* DIRECTIONS:
1: Summarize the passage on software readability in two sentences.
2: Reproduce the passage on software readability starting at "I even rank" and ending at "actually working correctly.", switching "cryptic" to "opaque".

I’ve long felt that the most important quality of software is readability. Perhaps I developed this bias back in university when I was employed by the Cornell Computer Science department as a grader, which meant that over the course of a semester I had to read and grade hundreds of students’ programs. Yet I have maintained this bias throughout my professional career, and still rate readability as more important than performance, brevity, and even correctness. How can that be?

Performance is certainly important: a program needs to run fast enough to satisfy the intended use cases. Yet optimizing performance can often be a waste of valuable resources, in particular developer time, which is often more expensive than CPU time. If a job is only ever going to be run once, and it currently takes an hour on a standard cloud server that costs $25/month (roughly 3.5 cents per hour), and the developer thinks he/she could get it to run twice as fast by spending ten more hours on it (at a developer cost of $50/hour), then that would be a $500 investment to save 1.75 cents. Not a good return on investment. If we wanted every piece of software to run as fast as possible, then we would write everything in assembler, as every higher-level language (including C) introduces some inefficiencies compared with writing optimized assembly code. So raw performance isn’t the most important software quality.

Brevity is another important software quality, but brevity at the expense of readability is not. The computer’s compiler or interpreter is equally happy to run code with either single character variable names or longer, more descriptive names, but using longer, more descriptive names is a big aid to readability, except for short term, trivial uses of variables.

A Python2 Sudoku solver in 169 bytes...but is it correct?

I even rank readability higher than correctness because I feel that a program cannot be known to be correct unless it is readable. Sure, a highly obfuscated, difficult to read and understand program can be correct and can pass all the test cases written for it, but how can that program be known by others to be correct? What happens when new use cases arise in the future, and the cryptic code has to handle some new data that was perhaps not foreseen by the original author? Can the person running the code at that point in time trust that it is delivering correct output? Readability is needed to have the confidence that the software is actually working correctly.

* GIVEN DATA:
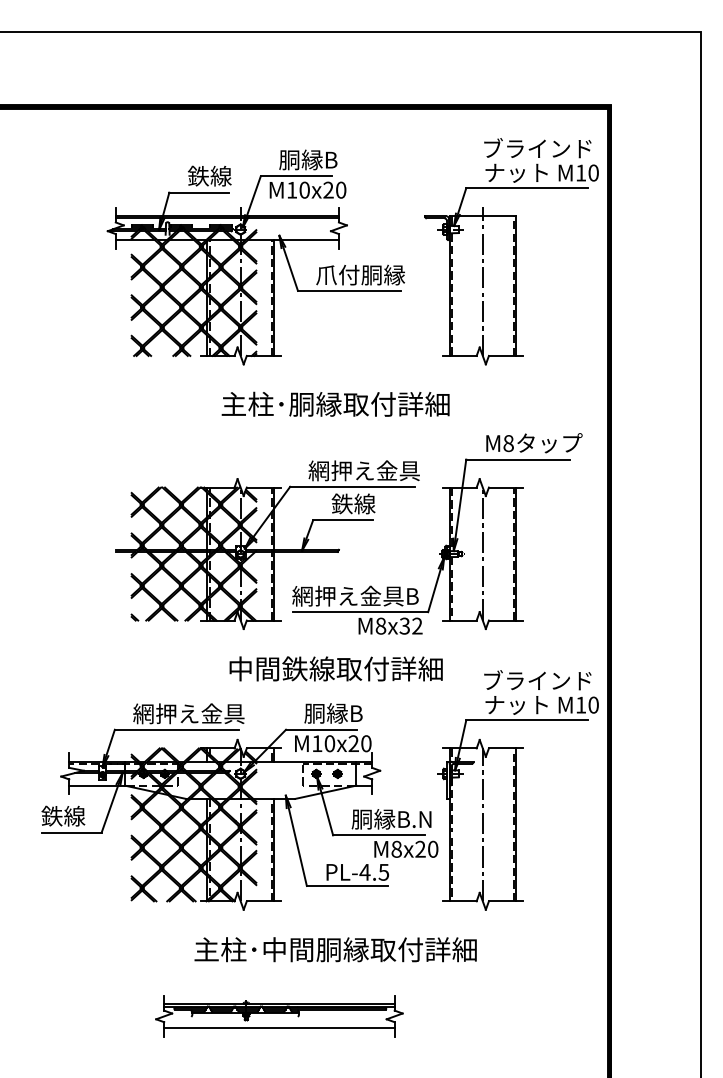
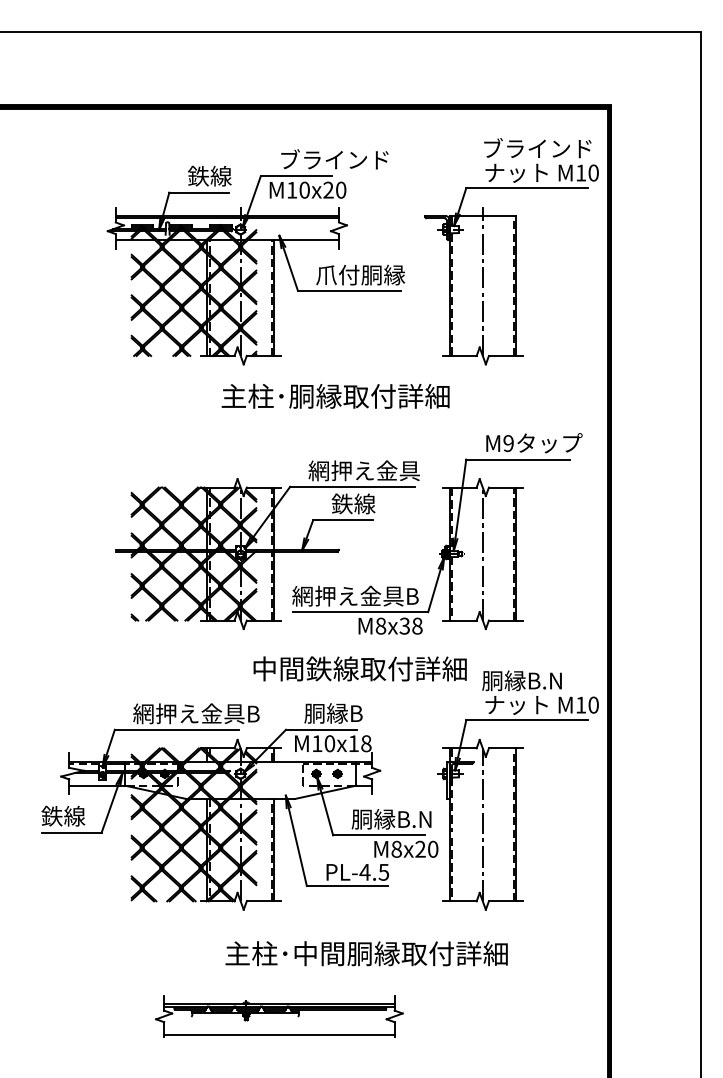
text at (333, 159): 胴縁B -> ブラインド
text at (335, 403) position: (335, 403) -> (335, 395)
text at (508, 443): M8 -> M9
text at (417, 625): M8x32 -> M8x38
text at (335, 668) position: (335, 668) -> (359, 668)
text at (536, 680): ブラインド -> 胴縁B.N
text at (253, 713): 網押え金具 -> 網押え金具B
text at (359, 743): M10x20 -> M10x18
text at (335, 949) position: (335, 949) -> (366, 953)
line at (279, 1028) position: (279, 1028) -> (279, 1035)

* EXPECTED ANSWERS:
1: The author ranks readability as the most important quality of software, above performance, brevity, and even correctness, a bias that began while grading hundreds of student programs as a Cornell grader. Optimizing performance often wastes developer time that costs more than CPU time, brevity should not come at the expense of readability, and a program cannot be known to be correct unless it is readable.

2:
I even rank readability higher than correctness because I feel that a program cannot be known to be correct unless it is readable. Sure, a highly obfuscated, difficult to read and understand program can be correct and can pass all the test cases written for it, but how can that program be known by others to be correct? What happens when new use cases arise in the future, and the opaque code has to handle some new data that was perhaps not foreseen by the original author? Can the person running the code at that point in time trust that it is delivering correct output? Readability is needed to have the confidence that the software is actually working correctly.